Friday, August 31, 2018

WaPo Making Up New Concepts of Tribalism to Claim "Trump Voters Are Wayciss"


WaPo |  You remember the photo, taken in early August, of two men at an Ohio Trump rally whose matching T-shirts read, “I’d rather be a Russian than a Democrat.” (Now you can buy them online for $14.) It was a gibe that spoke to our moment. The Republican brand — as with presidential nominees John McCain and Mitt Romney — used to be pointedly anti-Russian; Romney called Moscow our chief global enemy. In the Trump era, though, you can be a Republican Russophile for whom Vladi­mir Putin is a defender of conservative values. American politics, it has become plain, is driven less by ideological commitments than by partisan identities — less by what we think than by what we are. Identity precedes ideology.
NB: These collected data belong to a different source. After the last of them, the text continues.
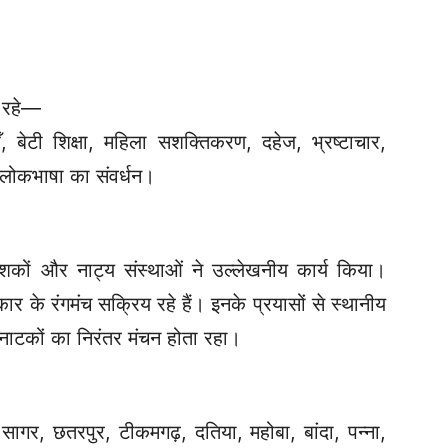
ख रहे—
बेटी शिक्षा, महिला सशक्तिकरण, दहेज, भ्रष्टाचार,
ण, लोकभाषा का संवर्धन।
िर्देशकों और नाट्य संस्थाओं ने उल्लेखनीय कार्य किया।
रकार के रंगमंच सक्रिय रहे हैं। इनके प्रयासों से स्थानीय
 नाटकों का निरंतर मंचन होता रहा।
सागर, छतरपुर, टीकमगढ़, दतिया, महोबा, बांदा, पन्ना,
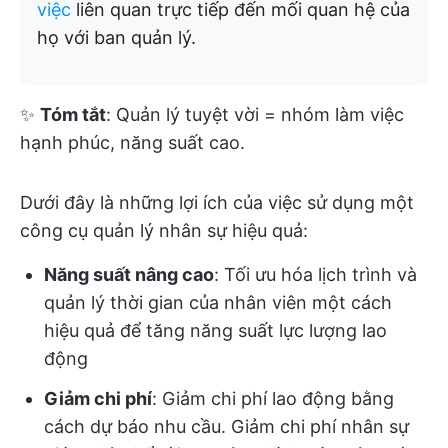
việc
liên quan trực tiếp đến mối quan hệ của
họ với ban quản lý.
✨
Tóm tắt
: Quản lý tuyệt vời = nhóm làm việc
hạnh phúc, năng suất cao.
Dưới đây là những lợi ích của việc sử dụng một
công cụ quản lý nhân sự hiệu quả:
Năng suất nâng cao
: Tối ưu hóa lịch trình và
quản lý thời gian của nhân viên một cách
hiệu quả để tăng năng suất lực lượng lao
động
Giảm chi phí
: Giảm chi phí lao động bằng
cách dự báo nhu cầu. Giảm chi phí nhân sự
“The Democratic Party today is divided over whether it wants to focus on the economy or identity,” the veteran strategist and pollster Stanley B. Greenberg, a man of the economy-first school, has said. But once you come to grips with the potency of partisan-identity politics, the binary falls away. So does the assumption that the great majority of Republicans who support Trump are drawn to his noxious views. (That’s the good news in the bad news.) Among candidates who led in the Republican primaries, after all, his percentage of the vote was the lowest in nearly half a century. Identity groups come to rally behind their leaders, and partisan identification wouldn’t be so stable if it didn’t allow for a great deal of ideological flexibility. That’s why rank-and-file Republicans could go from “We need to stand up to Putin!” to “Why wouldn’t we want to get along with Putin?” in the time it takes to say: Rubio’s out, Trump’s in.

What’s true of partisan allegiance is true of ideological allegiance. In research published earlier this year, political scientist Lilliana Mason conducted a national survey that determined where people stood on various hot-button issues: same-sex marriage, abortion, gun control, immigration, the Affordable Care Act, the deficit. Then they were asked how they felt about spending time with liberals or conservatives. About becoming friends with one. About marrying one.